PIC (usually pronounced as "pick") is a family of microcontrollers made by Microchip Technology, derived from the PIC1650 originally developed by General Instrument's Microelectronics Division. The name PIC initially referred to Peripheral Interface Controller, and is currently expanded as Programmable Intelligent Computer.
The first parts of the family were available in 1976; by 2013 the company had shipped more than twelve billion individual parts, used in a wide variety of embedded systems.
The PIC was originally intended to be used with the General Instrument CP1600, the first commercially available single-chip 16-bit microprocessor. The CP1600 had a complex bus that made it difficult to interface with, and the PIC was introduced as a companion device offering ROM for program storage, RAM for temporary data handling, and a simple CPU for controlling the transfers. While this offered considerable power, GI's marketing was limited and the CP1600 was not a success. When the company spun off their chip division to form Microchip in 1985, sales of the CP1600 were all but dead. By this time, the PIC had formed a major market of its own, and it became one of the new company's primary products.
Early models only had mask ROM for code storage, but with its spinoff it was soon upgraded to use EPROM and then EEPROM which made it much easier for end-users to program. All current models use flash memory for program storage, and newer models allow the PIC to reprogram itself.
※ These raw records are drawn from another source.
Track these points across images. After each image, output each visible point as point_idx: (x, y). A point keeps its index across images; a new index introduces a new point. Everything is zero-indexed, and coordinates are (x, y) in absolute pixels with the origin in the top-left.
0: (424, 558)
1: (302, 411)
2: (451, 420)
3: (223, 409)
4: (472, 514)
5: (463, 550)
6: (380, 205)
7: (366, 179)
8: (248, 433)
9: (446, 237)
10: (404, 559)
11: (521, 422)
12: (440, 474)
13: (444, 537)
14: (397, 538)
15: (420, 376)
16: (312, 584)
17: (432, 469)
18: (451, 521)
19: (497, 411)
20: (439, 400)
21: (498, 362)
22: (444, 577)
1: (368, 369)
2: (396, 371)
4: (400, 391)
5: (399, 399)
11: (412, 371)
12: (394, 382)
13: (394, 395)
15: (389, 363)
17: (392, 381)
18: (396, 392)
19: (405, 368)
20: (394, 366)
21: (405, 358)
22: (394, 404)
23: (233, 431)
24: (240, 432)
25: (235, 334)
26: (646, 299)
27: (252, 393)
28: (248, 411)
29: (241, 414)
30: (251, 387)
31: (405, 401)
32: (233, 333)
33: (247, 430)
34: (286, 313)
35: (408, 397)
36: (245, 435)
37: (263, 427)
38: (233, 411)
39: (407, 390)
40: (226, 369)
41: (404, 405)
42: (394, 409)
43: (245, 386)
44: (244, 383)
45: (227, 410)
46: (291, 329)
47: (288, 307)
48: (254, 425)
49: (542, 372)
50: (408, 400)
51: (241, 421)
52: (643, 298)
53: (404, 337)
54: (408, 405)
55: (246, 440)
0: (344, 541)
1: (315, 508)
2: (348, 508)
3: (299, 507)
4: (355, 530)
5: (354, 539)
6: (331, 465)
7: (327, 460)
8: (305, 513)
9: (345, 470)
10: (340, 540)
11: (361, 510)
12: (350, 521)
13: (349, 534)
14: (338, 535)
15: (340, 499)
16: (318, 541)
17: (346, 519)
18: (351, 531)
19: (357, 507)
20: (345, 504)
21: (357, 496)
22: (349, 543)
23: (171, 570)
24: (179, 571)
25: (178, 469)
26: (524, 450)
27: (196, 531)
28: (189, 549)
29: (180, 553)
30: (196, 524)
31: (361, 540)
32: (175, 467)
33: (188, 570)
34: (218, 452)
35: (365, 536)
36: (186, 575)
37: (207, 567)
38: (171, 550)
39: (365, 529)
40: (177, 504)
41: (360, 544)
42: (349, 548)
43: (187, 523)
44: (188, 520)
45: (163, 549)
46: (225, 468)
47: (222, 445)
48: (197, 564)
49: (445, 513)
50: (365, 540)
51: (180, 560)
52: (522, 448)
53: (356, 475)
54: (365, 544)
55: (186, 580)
Since then the line has seen significant change; memory is now available in 8-bit, 16-bit, and, in latest models, 32-bit wide. Program instructions vary in bit-count by family of PIC, and may be 12, 14, 16, or 24 bits long. The instruction set also varies by model, with more powerful chips adding instructions for digital signal processing functions. The hardware implementations of PIC devices range from 6-pin SMD, 8-pin DIP chips up to 144-pin SMD chips, with discrete I/O pins, ADC and DAC modules, and communications ports such as UART, I2C, CAN, and even USB. Low-power and high-speed variations exist for many types.
The manufacturer supplies computer software for development known as MPLAB X, assemblers and C/C++ compilers, and programmer/debugger hardware under the MPLAB and PICKit series. Third party and some open-source tools are also available. Some parts have in-circuit programming capability; low-cost development programmers are available as well as high-volume production programmers.
PIC devices are popular with both industrial developers and hobbyists due to their low cost, wide availability, large user base, an extensive collection of application notes, availability of low cost or free development tools, serial programming, and re-programmable flash-memory capability.